Saved entries

╭──

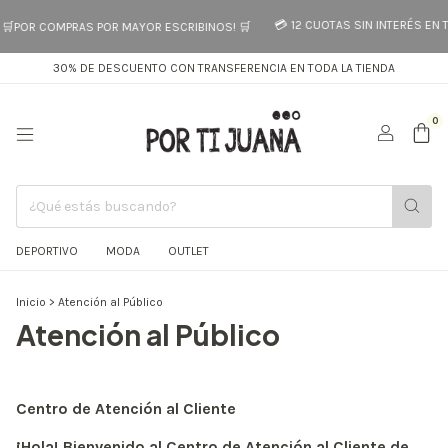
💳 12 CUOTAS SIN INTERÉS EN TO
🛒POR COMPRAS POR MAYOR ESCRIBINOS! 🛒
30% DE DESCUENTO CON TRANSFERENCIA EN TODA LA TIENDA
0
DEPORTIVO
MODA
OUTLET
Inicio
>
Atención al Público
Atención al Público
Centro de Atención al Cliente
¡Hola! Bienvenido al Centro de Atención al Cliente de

╰──
╭──

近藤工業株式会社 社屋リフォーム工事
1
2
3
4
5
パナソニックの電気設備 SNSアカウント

╰──

> WHAT YOU SHOULD DO
From the listing above, reproduce word for word every line starting with the one that contains "近藤工業株式会社 社屋リフォーム工事" and going on through the one that contains "パナソニックの電気設備 SNSアカウント", both included.

> THE COMPLETED TASK
近藤工業株式会社 社屋リフォーム工事
1
2
3
4
5
パナソニックの電気設備 SNSアカウント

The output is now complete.